**** DATA FOR THIS EXERCISE

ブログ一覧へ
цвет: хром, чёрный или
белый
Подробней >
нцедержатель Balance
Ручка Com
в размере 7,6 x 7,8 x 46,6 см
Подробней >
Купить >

********

• [ASSIGNMENT]:
Reproduce every line of the records above, keeping each one unchanged and in its original order.

• [WORKED SOLUTION]:
ブログ一覧へ
цвет: хром, чёрный или
белый
Подробней >
нцедержатель Balance
Ручка Com
в размере 7,6 x 7,8 x 46,6 см
Подробней >
Купить >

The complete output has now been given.